[Opening DATA SHOWN section]

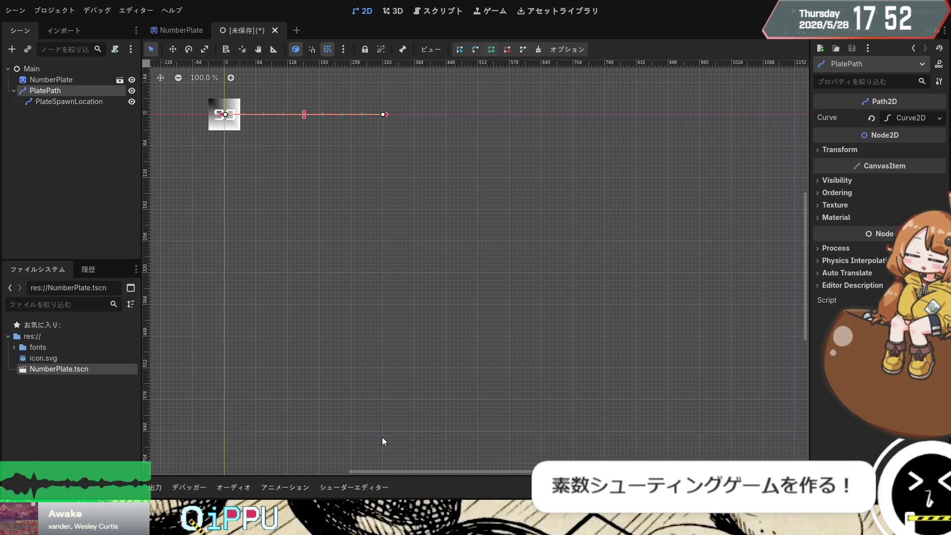
key("ctrl+z")
left_click(226, 115)
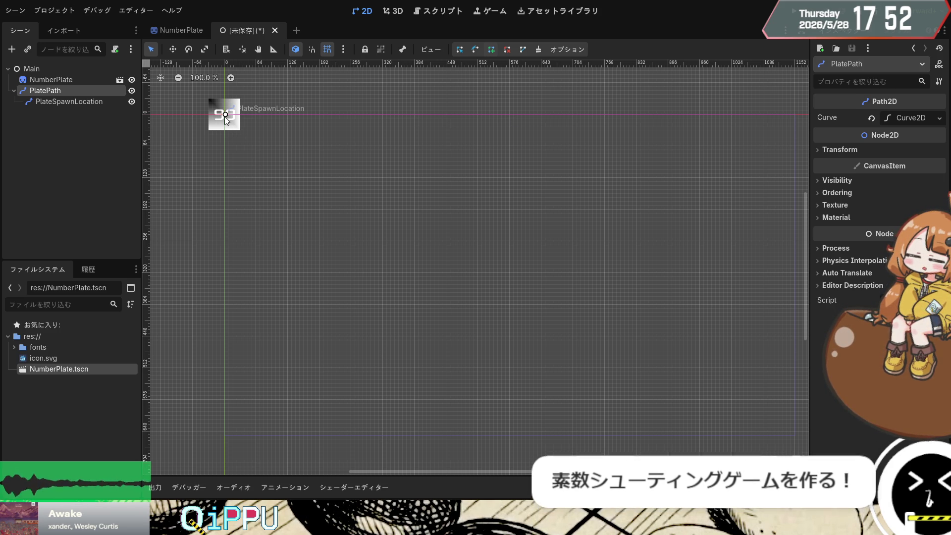
Step: Add curve points at the top-right, bottom-right and bottom-left screen corners, then save as main
left_click(795, 115)
left_click(795, 436)
left_click(224, 436)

[Closing DATA SHOWN section]

**PROBLEM STATEMENT:** Which lines run from the one holding "left_click(795, 115)" through the end of the data? Write them out exactly, ends included, and add nothing.

**REPLY TO THE EXERCISE:**
left_click(795, 115)
left_click(795, 436)
left_click(224, 436)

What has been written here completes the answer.